Raw data:

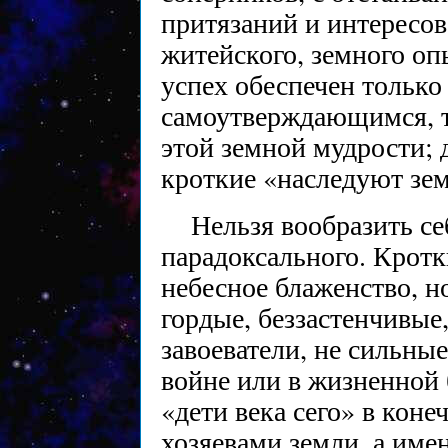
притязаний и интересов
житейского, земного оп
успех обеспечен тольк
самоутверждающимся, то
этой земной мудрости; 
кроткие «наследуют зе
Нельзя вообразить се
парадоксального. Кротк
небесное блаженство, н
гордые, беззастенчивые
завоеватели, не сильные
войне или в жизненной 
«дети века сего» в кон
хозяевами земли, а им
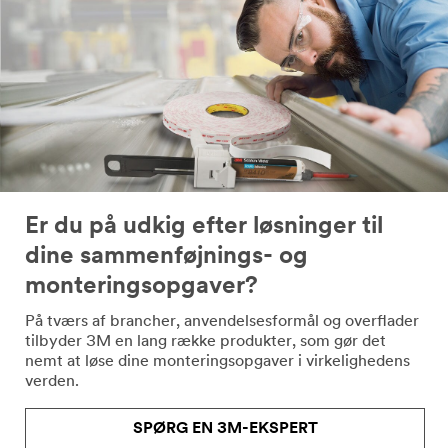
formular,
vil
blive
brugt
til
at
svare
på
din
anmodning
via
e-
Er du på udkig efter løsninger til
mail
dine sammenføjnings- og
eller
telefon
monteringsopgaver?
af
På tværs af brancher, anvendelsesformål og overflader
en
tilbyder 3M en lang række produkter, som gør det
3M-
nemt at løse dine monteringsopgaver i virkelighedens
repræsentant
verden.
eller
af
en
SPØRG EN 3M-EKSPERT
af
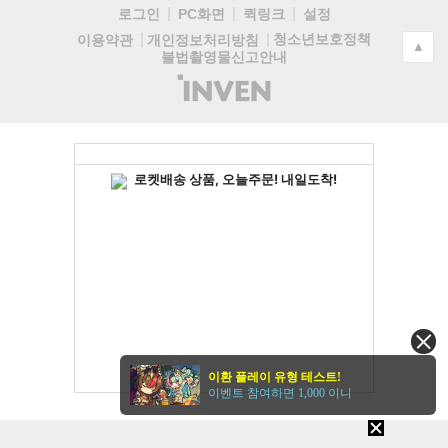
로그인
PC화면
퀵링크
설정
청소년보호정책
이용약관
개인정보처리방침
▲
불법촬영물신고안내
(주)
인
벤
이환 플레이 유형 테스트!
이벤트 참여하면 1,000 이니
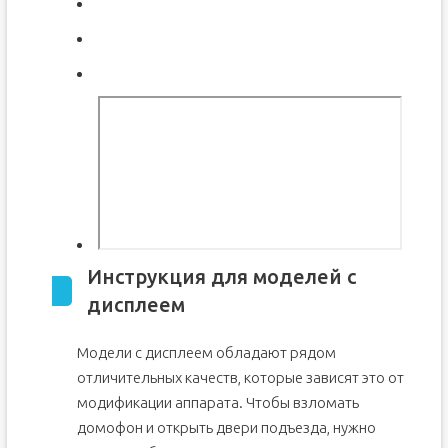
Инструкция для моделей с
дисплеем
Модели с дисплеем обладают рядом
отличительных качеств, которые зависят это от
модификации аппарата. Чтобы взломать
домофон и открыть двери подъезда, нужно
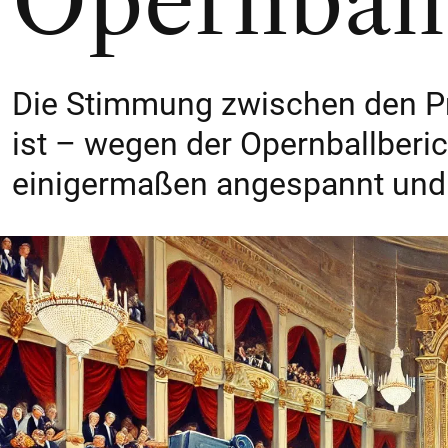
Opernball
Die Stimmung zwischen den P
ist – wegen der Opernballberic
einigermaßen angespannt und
* * *
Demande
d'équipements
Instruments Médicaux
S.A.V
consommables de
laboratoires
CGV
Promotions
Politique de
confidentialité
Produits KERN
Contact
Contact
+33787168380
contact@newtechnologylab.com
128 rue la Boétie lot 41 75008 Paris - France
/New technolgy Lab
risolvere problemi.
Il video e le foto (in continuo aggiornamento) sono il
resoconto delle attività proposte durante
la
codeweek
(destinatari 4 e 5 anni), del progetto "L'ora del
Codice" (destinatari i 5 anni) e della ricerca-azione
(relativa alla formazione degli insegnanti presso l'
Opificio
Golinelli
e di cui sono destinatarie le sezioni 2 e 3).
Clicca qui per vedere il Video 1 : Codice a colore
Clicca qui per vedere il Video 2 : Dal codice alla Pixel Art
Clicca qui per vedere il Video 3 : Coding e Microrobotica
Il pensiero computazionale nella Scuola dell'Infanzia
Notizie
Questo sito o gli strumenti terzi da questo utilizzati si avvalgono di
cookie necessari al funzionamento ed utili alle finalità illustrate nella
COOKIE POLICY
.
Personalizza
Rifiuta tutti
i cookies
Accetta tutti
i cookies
==
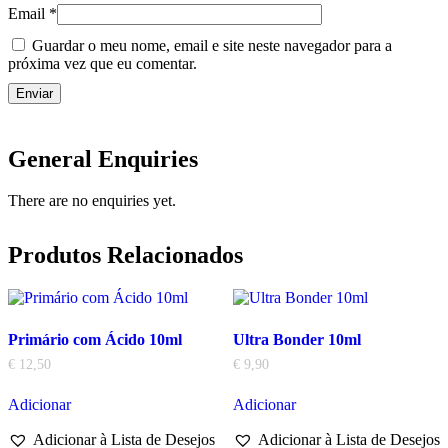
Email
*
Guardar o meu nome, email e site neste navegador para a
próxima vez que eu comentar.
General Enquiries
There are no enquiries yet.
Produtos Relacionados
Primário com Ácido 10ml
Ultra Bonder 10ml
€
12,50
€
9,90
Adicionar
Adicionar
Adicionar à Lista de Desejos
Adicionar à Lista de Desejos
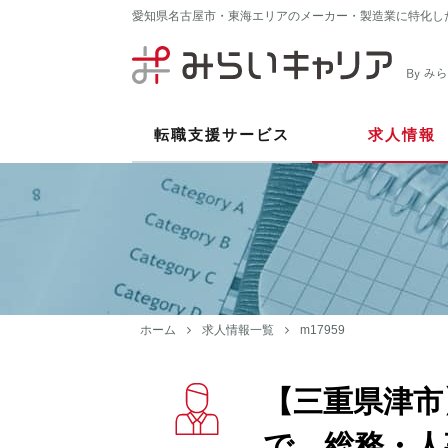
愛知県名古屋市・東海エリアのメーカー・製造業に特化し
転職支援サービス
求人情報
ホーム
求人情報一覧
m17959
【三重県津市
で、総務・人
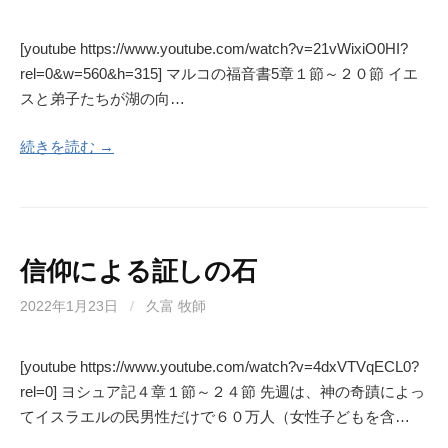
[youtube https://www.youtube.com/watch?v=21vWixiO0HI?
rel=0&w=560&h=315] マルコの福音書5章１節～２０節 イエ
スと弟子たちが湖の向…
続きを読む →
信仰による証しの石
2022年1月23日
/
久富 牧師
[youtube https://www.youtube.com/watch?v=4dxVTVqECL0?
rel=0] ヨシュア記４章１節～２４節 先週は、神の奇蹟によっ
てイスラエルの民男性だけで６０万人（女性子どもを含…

Required work: Return from the data every line that holds "vedere".

Task response:
Clicca qui per vedere il Video 1 : Codice a colore
Clicca qui per vedere il Video 2 : Dal codice alla Pixel Art
Clicca qui per vedere il Video 3 : Coding e Microrobotica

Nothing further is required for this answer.